Practical: Respirometer
- Respirometers are used to measure and investigate the rate of oxygen consumption during aerobic respiration in organisms
- The experiments usually involve organisms such as seeds or invertebrates
- By adding the apparatus to a thermostatically controlled water bath the effect of temperature on the rate of respiration can be investigated
Investigating the effect of temperature on the rate of respiration
Apparatus
- Respirometer
- Glass beads
- Germinating seeds
- These will be actively respiring and consuming oxygen
- Temperature-controlled water bath
- Test tubes
- Soda-lime pellets
- To absorb the carbon dioxide produced
- Stopwatch
Respirometer set up with temperature-controlled water bath
Method
- Measure oxygen consumption: set up the respirometer and run the experiment with both tubes in a controlled temperature water bath. Use the manometer reading to calculate the change in gas volume within a given time, x cm3 min-1
- Reset the apparatus: Allow air to reenter the tubes via the screw cap and reset the manometer fluid using the syringe. Change the temperature of the water bath and allow the tubes to acclimate, then close the screw clip to begin the experiment
- Run the experiment again: use the manometer reading to calculate the change in gas volume in a given time, y cm3 min-1
- Repeat experiment several times at different temperatures
Calculations
- The volume of oxygen consumed (cm3 min-1) can be worked out using the diameter of the capillary tube r (cm) and the distance moved by the manometer fluid h (cm) in a minute using the formula:
πr2h
Analysis
- The rate of oxygen consumption (cm3 min-1) is often taken as the rate of respiration for organisms
- The different volumes of oxygen consumed obtained for the different temperatures can be presented in table or graph form to show the effects of temperature
Graph showing the effect of temperature on the rate of respiration
Limitations
- The respirometer set up above is for measuring the rate of aerobic respiration. It cannot be used to measure the rate of anaerobic respiration as no oxygen is consumed during anaerobic respiration, as shown by the different equations for aerobic and anaerobic respiration.

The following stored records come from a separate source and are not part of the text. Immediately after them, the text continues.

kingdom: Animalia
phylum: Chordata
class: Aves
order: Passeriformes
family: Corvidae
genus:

- Aerobic respiration: Glucose + Oxygen → Energy + Carbon Dioxide
- Anaerobic respiration (in mammals): Glucose → Energy + Lactic acid
Examiner Tip
If you think back to learning about proteins and enzymes you will remember that at extremely high temperatures, proteins become denatured and are unable to carry out their function. At low temperatures, molecules and enzymes don’t collide very frequently as they don’t have a lot of energy. This same trend can often be seen in the rate of respiration as the reactions rely on enzymes.